It all started with a knee. A very human knee. The kind that bends, complains, and occasionally reminds you that garage tailgates have no sense of empathy.
So I did the sensible thing — I went to Chicago Med.
You’d think that would be simple. Walk in, describe the pain, get an ice pack.
But simplicity apparently triggers medical suspicion these days.
The receptionist looked up, froze halfway between a polite smile and a CPR poster expression. I gave her my name. She typed it like it might bite.
After a short eternity of soft jazz and distant coughing, I was escorted to an exam room. Cold table. Paper sheet. Instruments lined up like suspects.
Enter the doctors.
“Mr. Chainsaw,” said Dr. Halstead, flipping through my chart as if it contained spoilers. “You said you injured your knee?”
“Yes,” I said. “Left knee. Minor impact trauma. I believe the term is ow.”
He nodded with the same concern you reserve for a neighbor who just confessed to eating drywall.
Dr. Charles, the psychiatrist, stood behind him — eyes narrowed, gears turning.
He was there for what they call an informal observation.
In the movies, that’s code for We think you’re nuts but don’t want to say it out loud yet.
“Do you feel pain when you walk?” he asked.
“Only when I watch the news,” I said.
The nurse tried to hide her smile.
“Tell me,” said Dr.
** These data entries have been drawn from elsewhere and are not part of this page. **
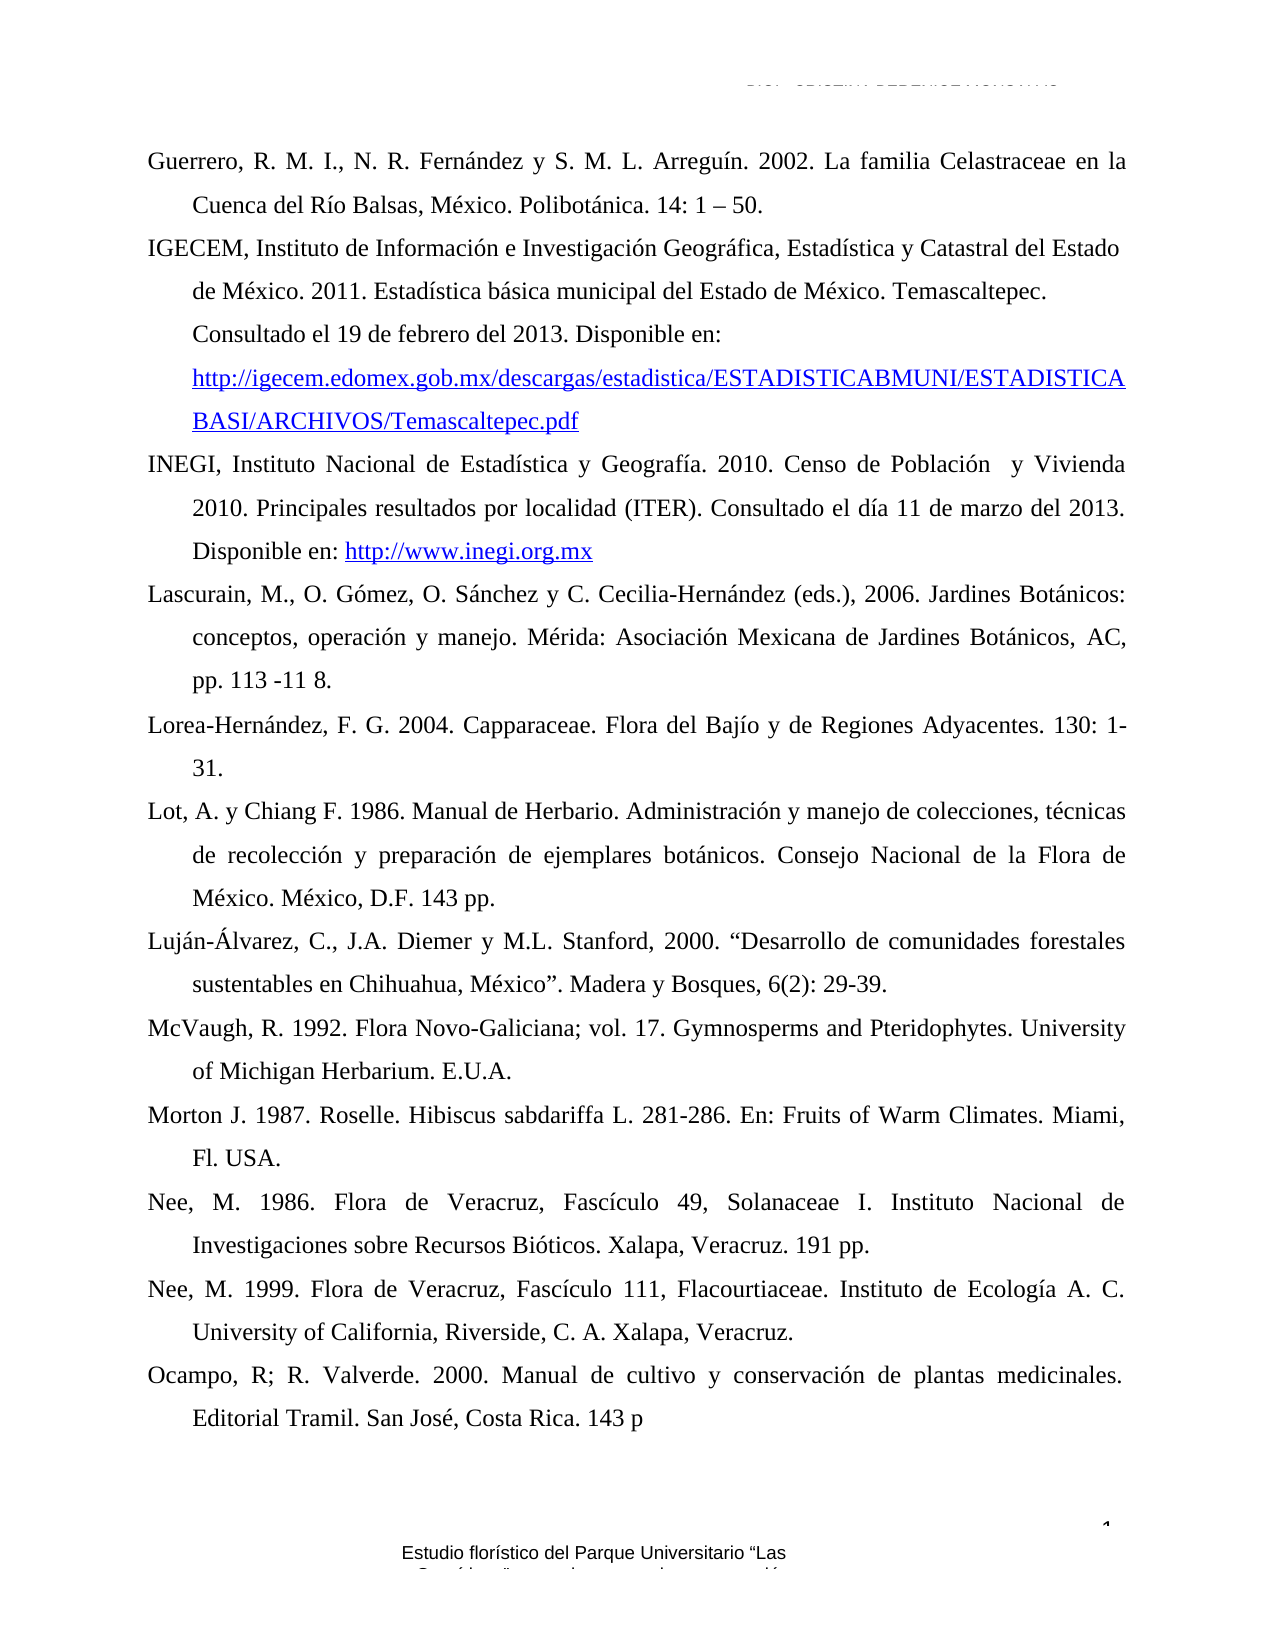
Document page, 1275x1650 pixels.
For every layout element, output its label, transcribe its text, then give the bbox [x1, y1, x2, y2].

text Morton J. 1987. Roselle. Hibiscus sabdariffa L. 281-286. En: Fruits of Warm Climates. Miami, Fl. USA. [147, 1100, 1127, 1172]
text Nee, M. 1999. Flora de Veracruz, Fascículo 111, Flacourtiaceae. Instituto de Ecología A. C. University of California, Riverside, C. A. Xalapa, Veracruz. [147, 1274, 1126, 1346]
text Guerrero, R. M. I., N. R. Fernández y S. M. L. Arreguín. 2002. La familia Celastraceae en la Cuenca del Río Balsas, México. Polibotánica. 14: 1 – 50. [147, 146, 1127, 218]
text Lorea-Hernández, F. G. 2004. Capparaceae. Flora del Bajío y de Regiones Adyacentes. 130: 1- 31. [147, 710, 1128, 782]
text IGECEM, Instituto de Información e Investigación Geográfica, Estadística y Catastral del Estado de México. 2011. Estadística básica municipal del Estado de México. Temascaltepec. Consultado el 19 de febrero del 2013. Disponible en: http://igecem.edomex.gob.mx/descargas/estadistica/ESTADISTICABMUNI/ESTADISTICA BASI/ARCHIVOS/Temascaltepec.pdf [147, 233, 1128, 434]
text Lot, A. y Chiang F. 1986. Manual de Herbario. Administración y manejo de colecciones, técnicas de recolección y preparación de ejemplares botánicos. Consejo Nacional de la Flora de México. México, D.F. 143 pp. [147, 796, 1127, 912]
text Editorial Tramil. San José, Costa Rica. 143 p [192, 1403, 1131, 1432]
text Lascurain, M., O. Gómez, O. Sánchez y C. Cecilia-Hernández (eds.), 2006. Jardines Botánicos: conceptos, operación y manejo. Mérida: Asociación Mexicana de Jardines Botánicos, AC, pp. 113 -11 8. [147, 579, 1127, 694]
text McVaugh, R. 1992. Flora Novo-Galiciana; vol. 17. Gymnosperms and Pteridophytes. University of Michigan Herbarium. E.U.A. [147, 1013, 1127, 1085]
text Nee, M. 1986. Flora de Veracruz, Fascículo 49, Solanaceae I. Instituto Nacional de Investigaciones sobre Recursos Bióticos. Xalapa, Veracruz. 191 pp. [147, 1187, 1126, 1258]
text INEGI, Instituto Nacional de Estadística y Geografía. 2010. Censo de Población y Vivienda 2010. Principales resultados por localidad (ITER). Consultado el día 11 de marzo del 2013. Disponible en: http://www.inegi.org.mx [147, 449, 1127, 565]
text Ocampo, R; R. Valverde. 2000. Manual de cultivo y conservación de plantas medicinales. [147, 1360, 1131, 1389]
text Luján-Álvarez, C., J.A. Diemer y M.L. Stanford, 2000. “Desarrollo de comunidades forestales sustentables en Chihuahua, México”. Madera y Bosques, 6(2): 29-39. [147, 926, 1126, 998]
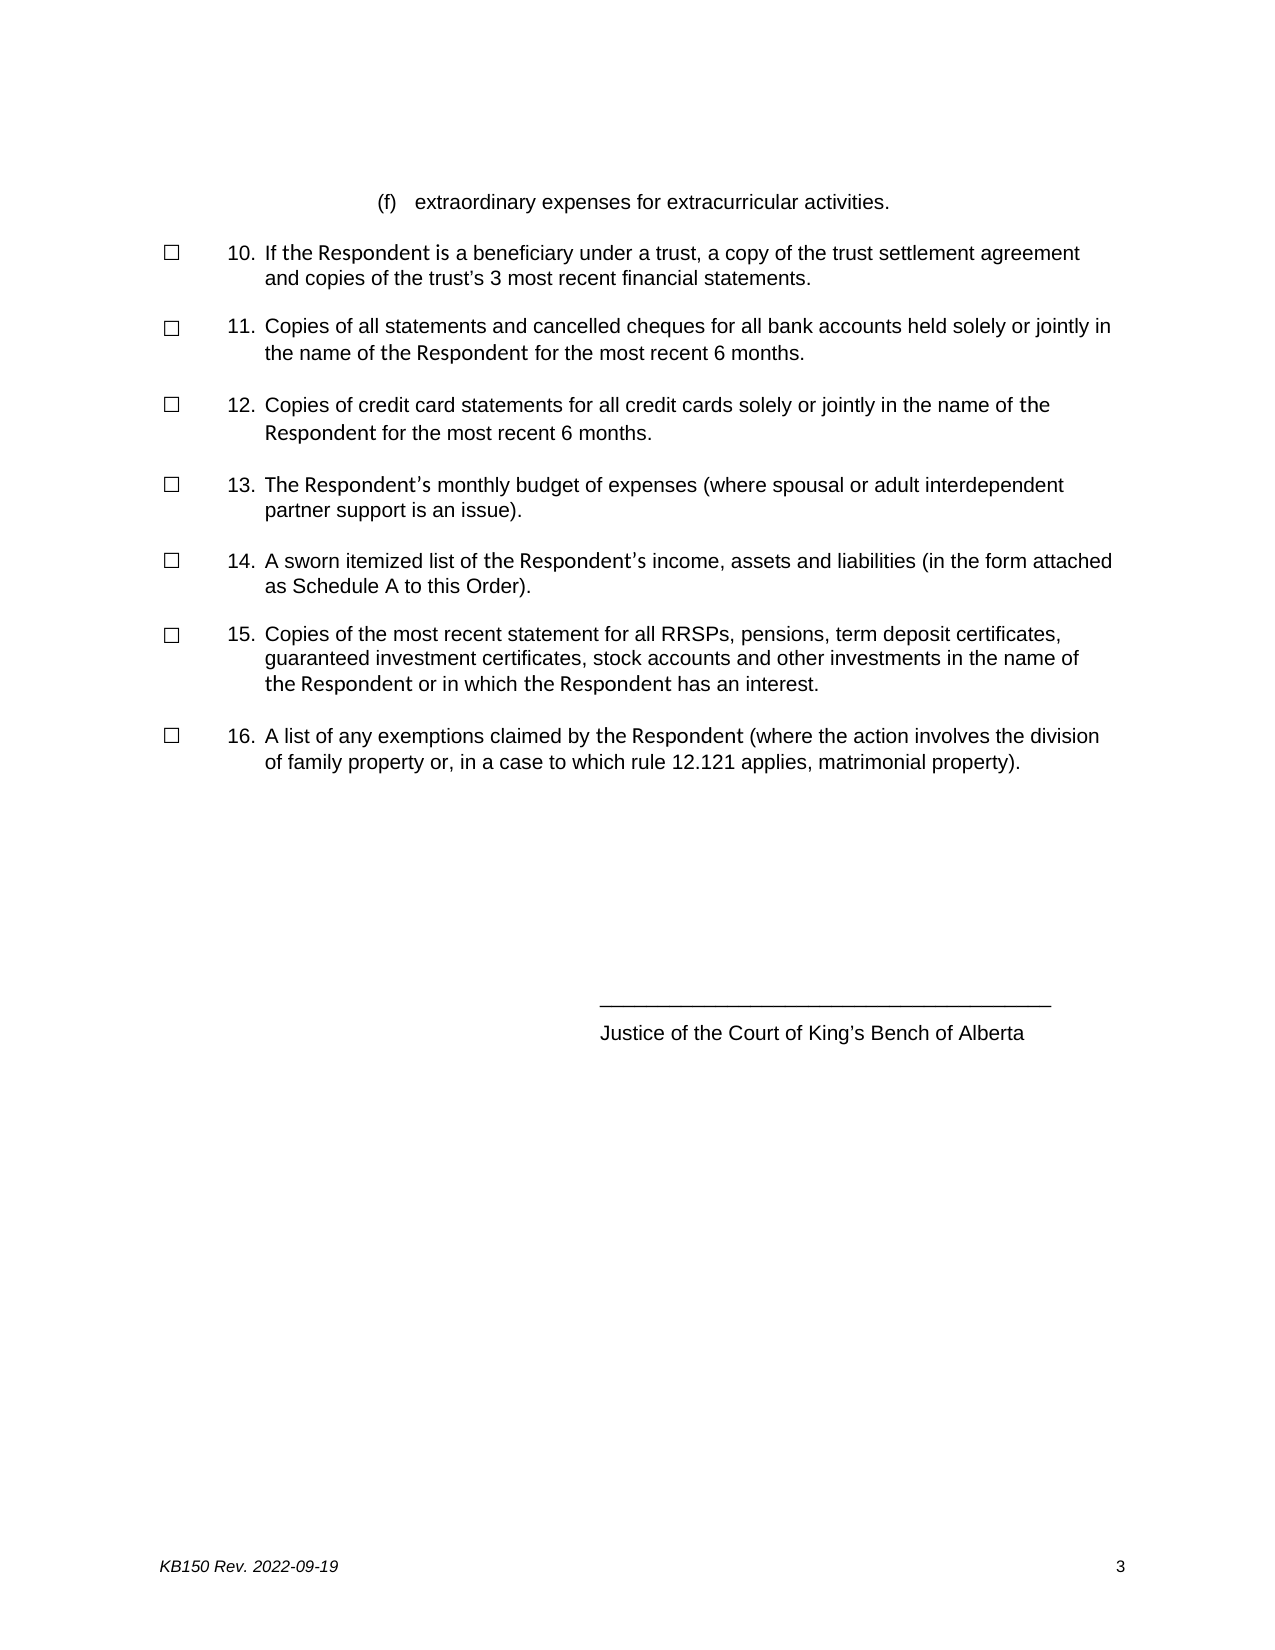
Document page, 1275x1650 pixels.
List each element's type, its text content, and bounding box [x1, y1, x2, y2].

text Justice of the Court of King’s Bench of Alberta [600, 1020, 1125, 1044]
table_cell Copies of credit card statements for all credit cards solely or jointly in the name of the Respondent for the most recent 6 months. [215, 390, 1127, 470]
table_cell The Respondent’s monthly budget of expenses (where spousal or adult interdependent partner support is an issue). [215, 470, 1127, 546]
table_cell If the Respondent is a beneficiary under a trust, a copy of the trust settlement agreement and copies of the trust’s 3 most recent financial statements. [215, 238, 1127, 314]
table_cell Copies of the most recent statement for all RRSPs, pensions, term deposit certificates, guaranteed investment certificates, stock accounts and other investments in the name of the Respondent or in which the Respondent has an interest. [215, 622, 1127, 722]
table_cell Copies of all statements and cancelled cheques for all bank accounts held solely or jointly in the name of the Respondent for the most recent 6 months. [215, 314, 1127, 390]
table_cell A sworn itemized list of the Respondent’s income, assets and liabilities (in the form attached as Schedule A to this Order). [215, 546, 1127, 622]
table_cell A list of any exemptions claimed by the Respondent (where the action involves the division of family property or, in a case to which rule 12.121 applies, matrimonial property). [215, 722, 1127, 797]
text _______________________________________ [600, 984, 1125, 1008]
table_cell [215, 150, 1127, 238]
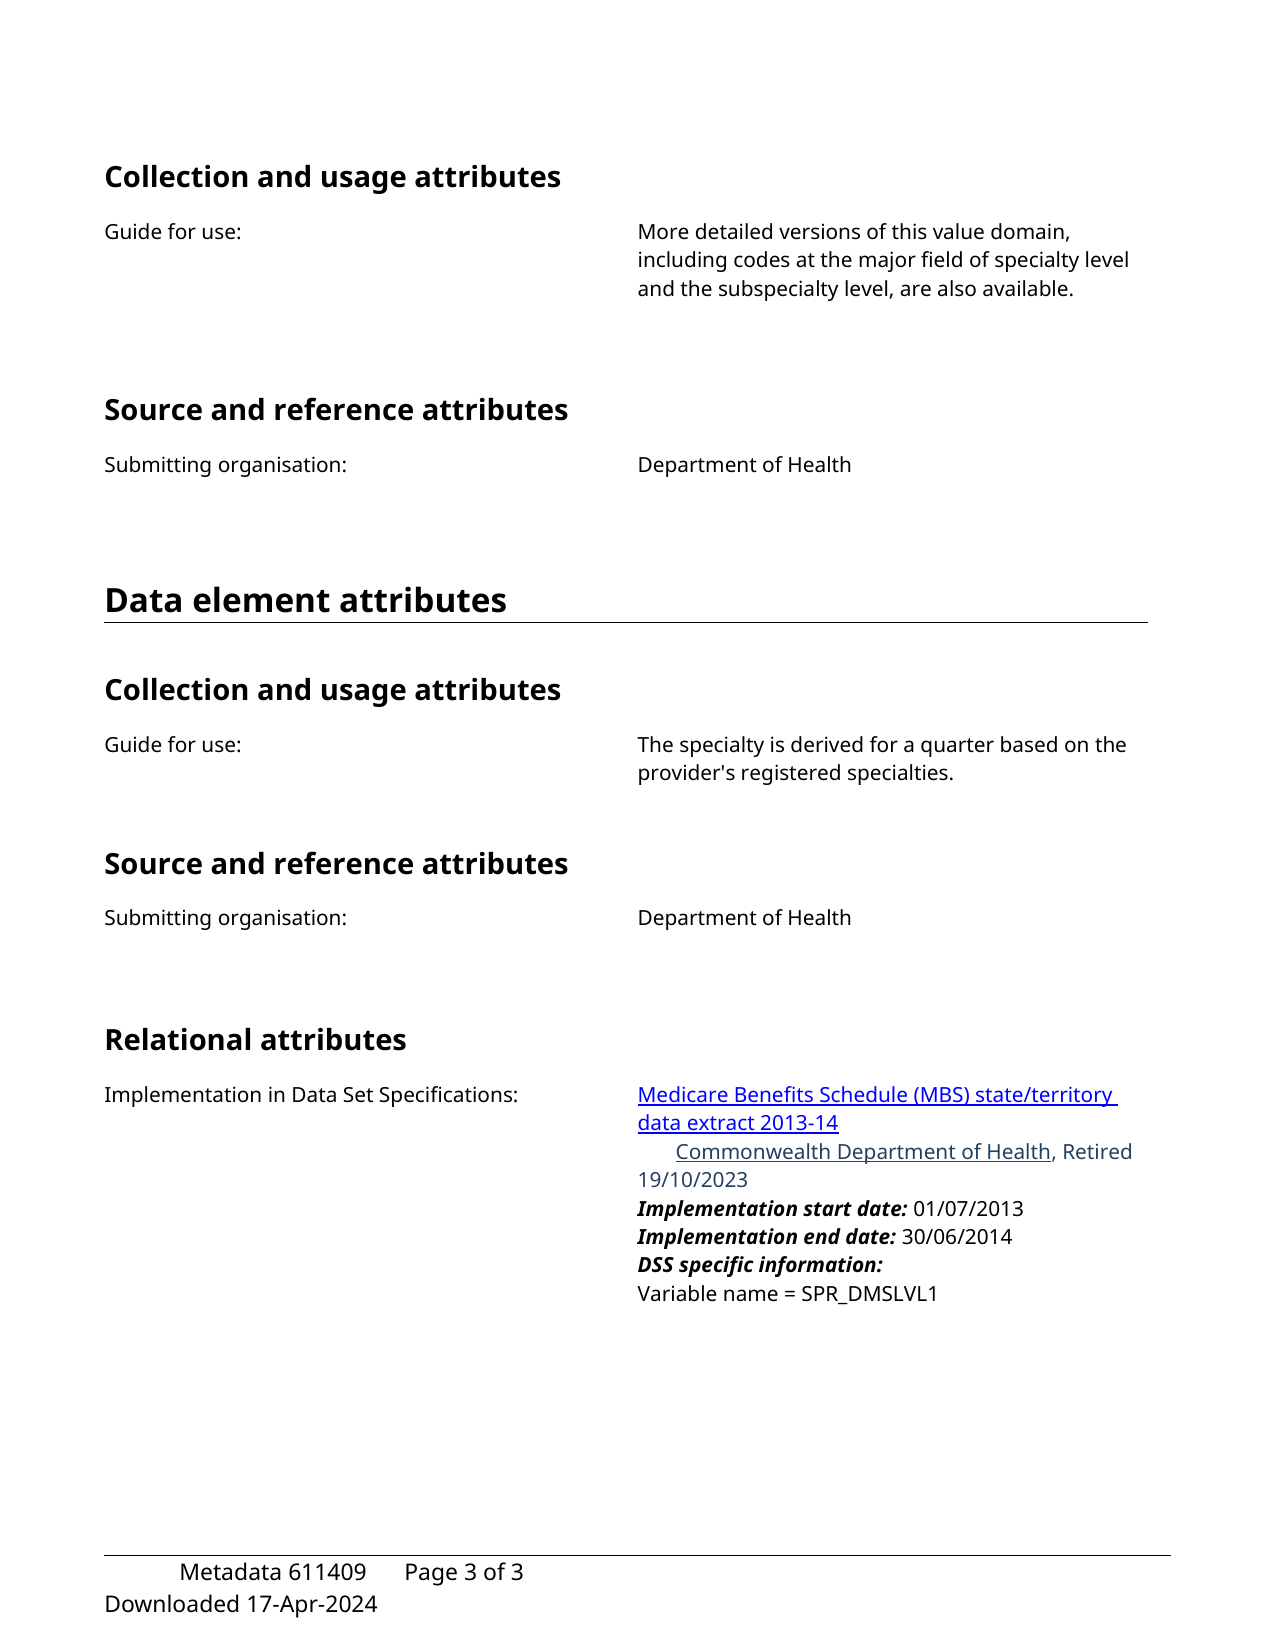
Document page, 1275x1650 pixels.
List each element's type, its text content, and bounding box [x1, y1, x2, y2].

table_cell Collection and usage attributes [93, 624, 1159, 719]
table_cell Guide for use: [93, 719, 626, 797]
table_header Source and reference attributes [93, 344, 1159, 440]
table_cell Source and reference attributes [93, 797, 1159, 893]
table_cell Guide for use: [93, 206, 626, 312]
table_header Data element attributes [93, 551, 1159, 623]
table_cell Submitting organisation: [93, 893, 626, 973]
table_cell More detailed versions of this value domain, including codes at the major field of specialty level and the subspecialty level, are also available. [626, 206, 1159, 312]
table_cell Department of Health [626, 440, 1159, 520]
table_cell Medicare Benefits Schedule (MBS) state/territory data extract 2013-14 Commonwealth Department of Health, Retired 19/10/2023 Implementation start date: 01/07/2013 Implementation end date: 30/06/2014 DSS specific information: Variable name = SPR_DMSLVL1 [626, 1070, 1159, 1403]
table_cell Implementation in Data Set Specifications: [93, 1070, 626, 1403]
table_cell The specialty is derived for a quarter based on the provider's registered specialties. [626, 719, 1159, 797]
table_cell Relational attributes [93, 974, 1159, 1069]
table_header Collection and usage attributes [93, 110, 1159, 206]
table_cell Department of Health [626, 893, 1159, 973]
table_cell Submitting organisation: [93, 440, 626, 520]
Charles, “how long have you… presented this way?”
“Presented?” I repeated. “Doctor, I’m not a PowerPoint.”
He tried again. “Your… appearance. The mask.”
I sighed. “This isn’t a mask. It’s my face. I was born this way, and I’m old enough to stop apologizing for it.”
Dr. Halstead frowned at the clipboard. “It says here you have latex sensitivity.”
“Life’s funny, isn’t it?” I said. “I break out in hives when I shake hands, but no one ever questions their materials.
“The nurse leaned in. “Sir, do you experience… confusion about who you are?”
“Only when people keep asking.”
Dr. Charles cleared his throat, adjusting his glasses like he was about to deliver a TED Talk titled Diagnosing Confidence Disorders.
“You don’t feel you’re… different from others?”
“No,” I said. “But others seem determined to be different from me. I don’t see a problem with that. They do.
”They exchanged glances — that secret physician semaphore that means, He’s coherent, which makes it worse.
Dr. Halstead closed the folder. “Your vitals are fine. The knee looks good. We can discharge you.”
“Thank you,” I said, hopping off the table. “I appreciate medical care that doesn’t try to fix what’s not broken — aside from my patience.”
Dr. Charles made one last attempt. “If you ever need to talk—”
“I’m already talking,” I said. “You’re just not listening. Happens a lot in your line of work.”
And with that, I left.
Outside, I passed a man in a neck brace who nodded politely, as if to say, Finally, someone normal.
I hobbled to my car, knee throbbing but spirit intact. Hospitals are great at stitching wounds, less so at handling metaphors.
Apparently, it’s unsettling when someone walks into their fluorescent world of forms and monitors looking like he came straight from the truth department.
They poke. They prod. They whisper. They chart.
But none of it changes the diagnosis.